Denken Sie, der Krieg in der Ukraine wächst oder endet im zweiten Jahr?

Noch zeichnet sich kein Ende des Krieges ab. Die Herren Putin und Selenskyj müssen sich fragen lassen: Wie viele Menschen sollen noch sterben und wie viel Land muss noch verseucht und unbewohnbar gemacht werden, bevor Sie endlich bereit sind, über Frieden zu verhandeln? Ich sehe einen konkreten Weg, diesen Krieg zu beenden: Die Lösung liegt in Verhandlungen auf neutralem Boden – wohlgemerkt ohne Vorbedingungen.
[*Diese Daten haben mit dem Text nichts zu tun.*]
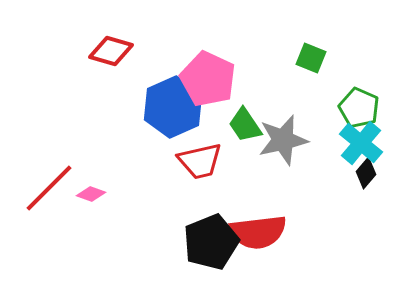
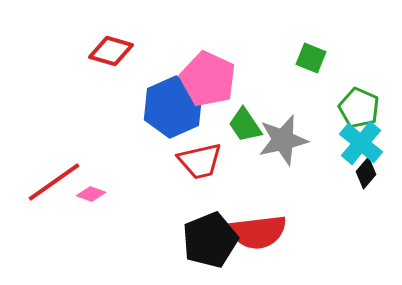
red line: moved 5 px right, 6 px up; rotated 10 degrees clockwise
black pentagon: moved 1 px left, 2 px up
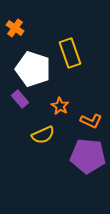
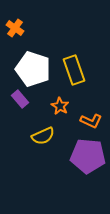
yellow rectangle: moved 4 px right, 17 px down
yellow semicircle: moved 1 px down
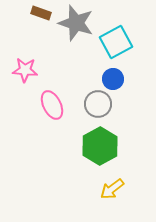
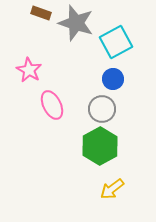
pink star: moved 4 px right; rotated 25 degrees clockwise
gray circle: moved 4 px right, 5 px down
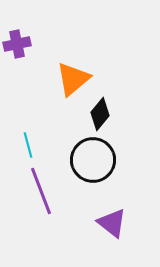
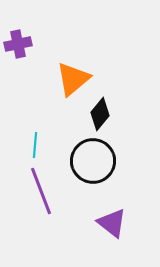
purple cross: moved 1 px right
cyan line: moved 7 px right; rotated 20 degrees clockwise
black circle: moved 1 px down
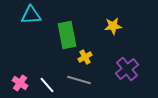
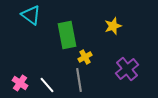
cyan triangle: rotated 40 degrees clockwise
yellow star: rotated 12 degrees counterclockwise
gray line: rotated 65 degrees clockwise
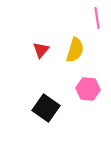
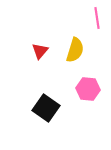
red triangle: moved 1 px left, 1 px down
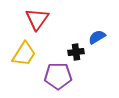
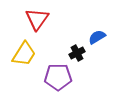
black cross: moved 1 px right, 1 px down; rotated 21 degrees counterclockwise
purple pentagon: moved 1 px down
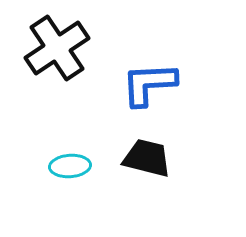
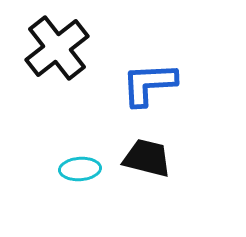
black cross: rotated 4 degrees counterclockwise
cyan ellipse: moved 10 px right, 3 px down
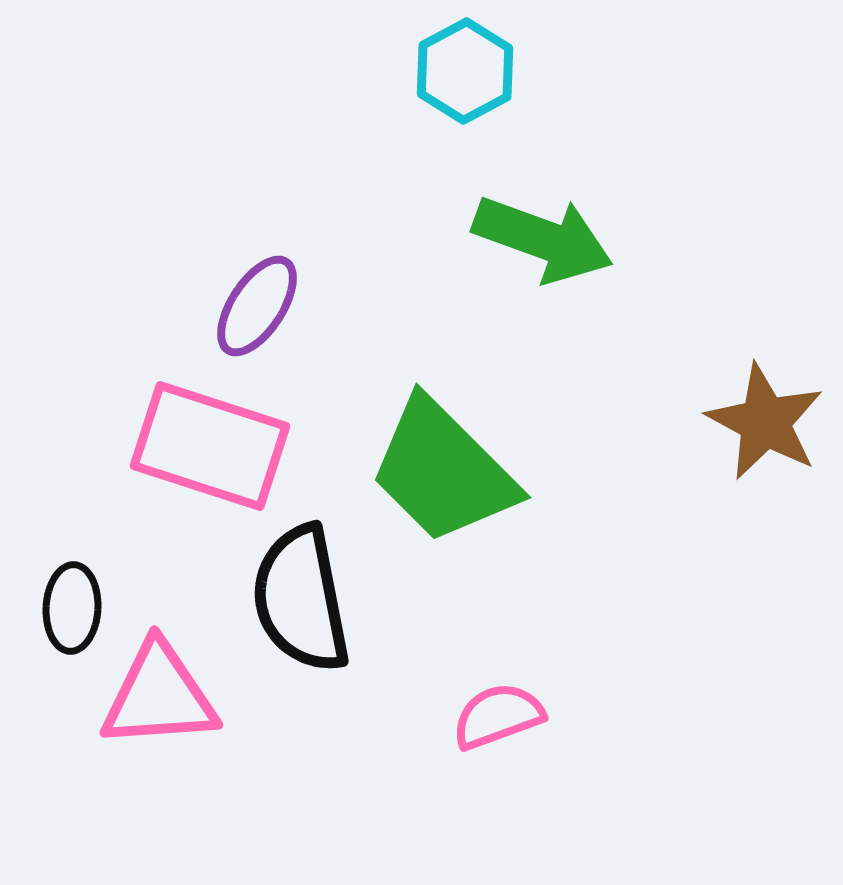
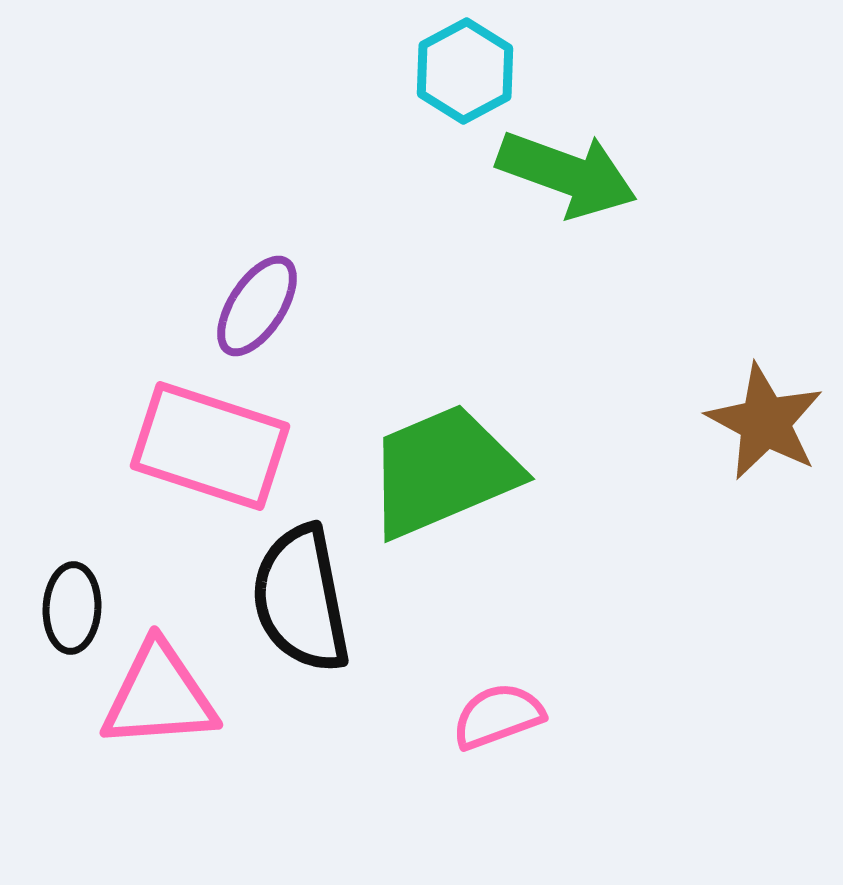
green arrow: moved 24 px right, 65 px up
green trapezoid: rotated 112 degrees clockwise
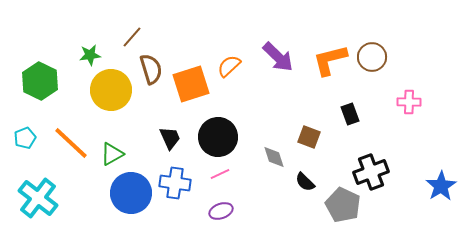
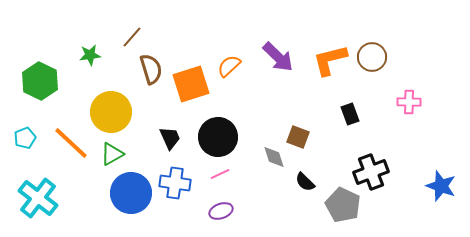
yellow circle: moved 22 px down
brown square: moved 11 px left
blue star: rotated 20 degrees counterclockwise
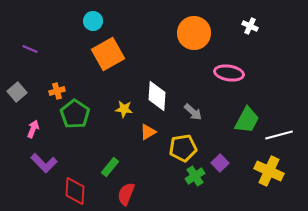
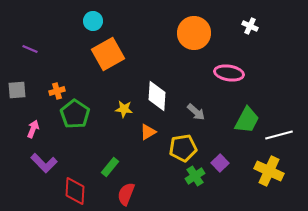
gray square: moved 2 px up; rotated 36 degrees clockwise
gray arrow: moved 3 px right
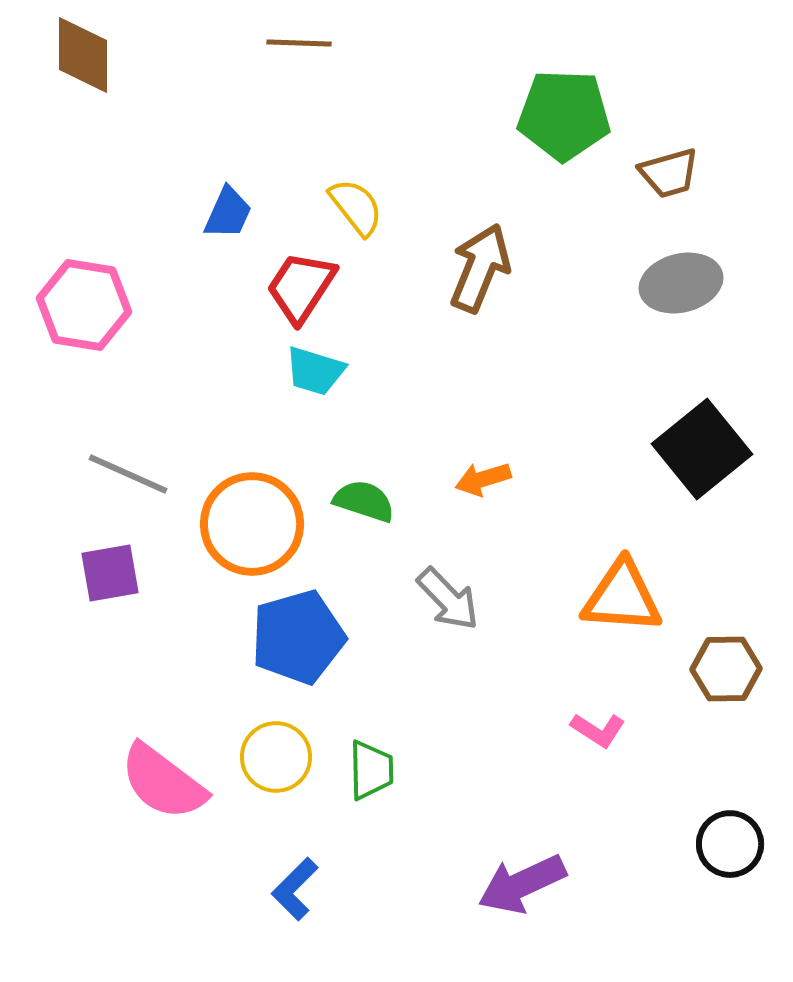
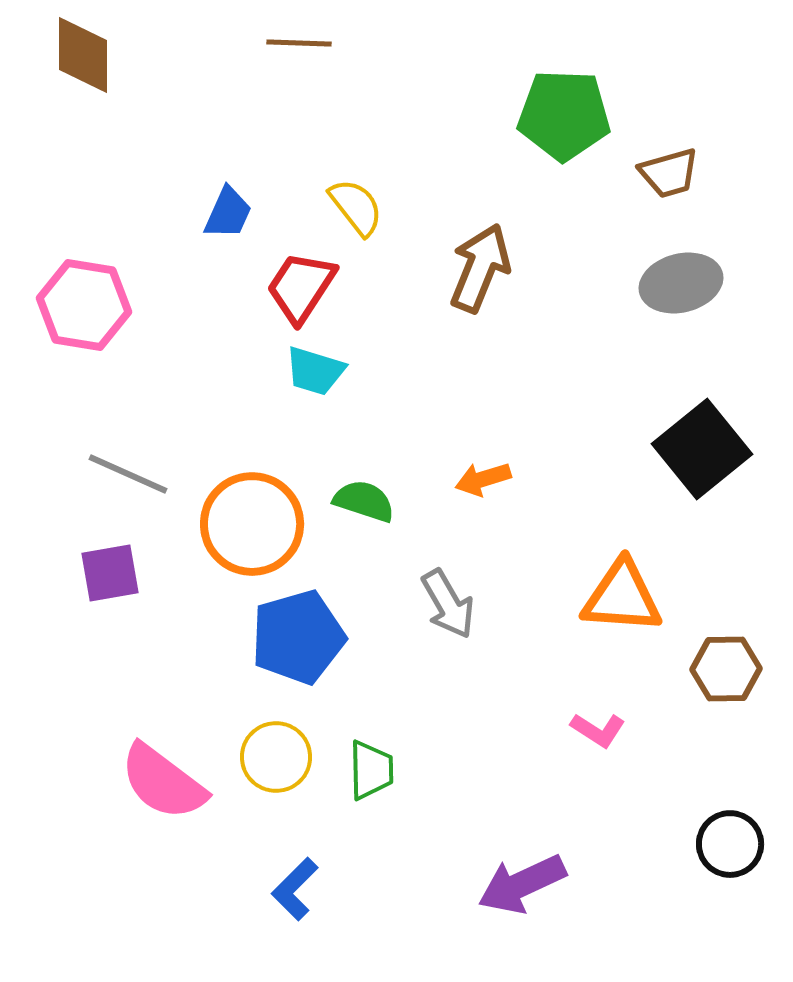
gray arrow: moved 5 px down; rotated 14 degrees clockwise
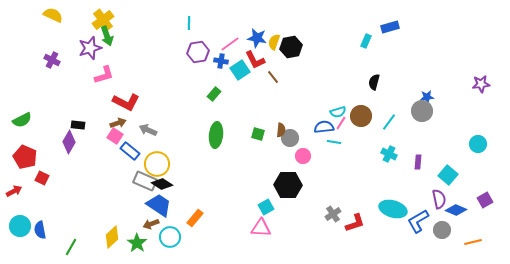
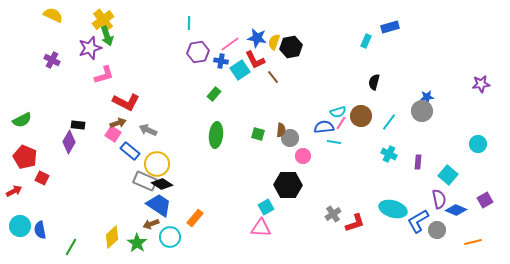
pink square at (115, 136): moved 2 px left, 2 px up
gray circle at (442, 230): moved 5 px left
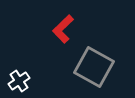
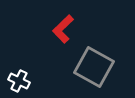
white cross: rotated 30 degrees counterclockwise
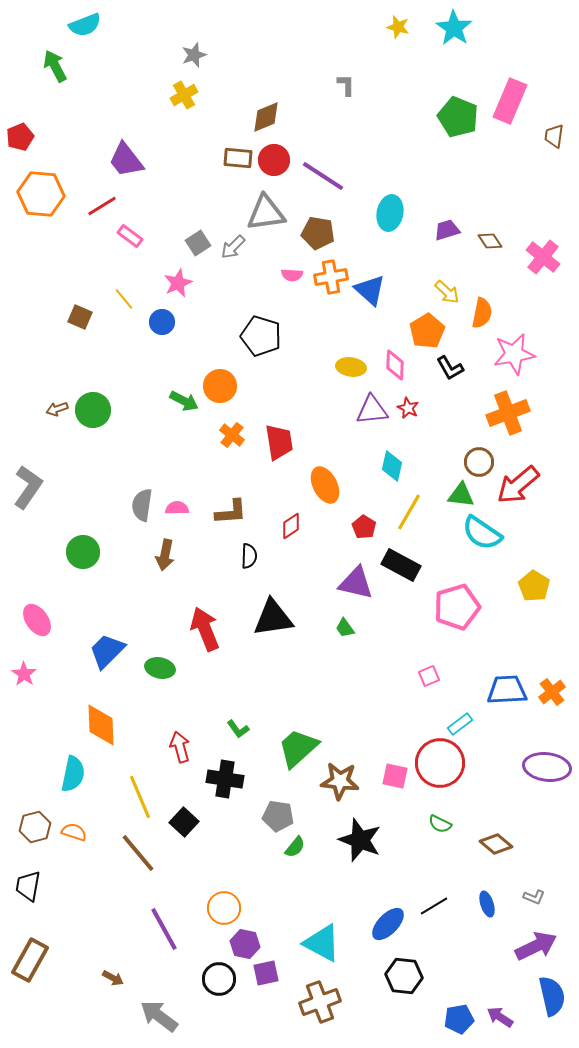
Diese Friedensverhandlungen müssen unter Leitung von UN-Generalsekretär António Guterres erfolgen, am besten an einem neutralen Ort wie Genf oder Wien. Ziel muss sein, für beide Seiten akzeptable Lösungen zu finden. Wie etwa die Autonomie oder die Neutralität bestimmter Regionen der Ukraine unter UN-Schutz, mit Sicherheitsgarantien der USA und Russlands.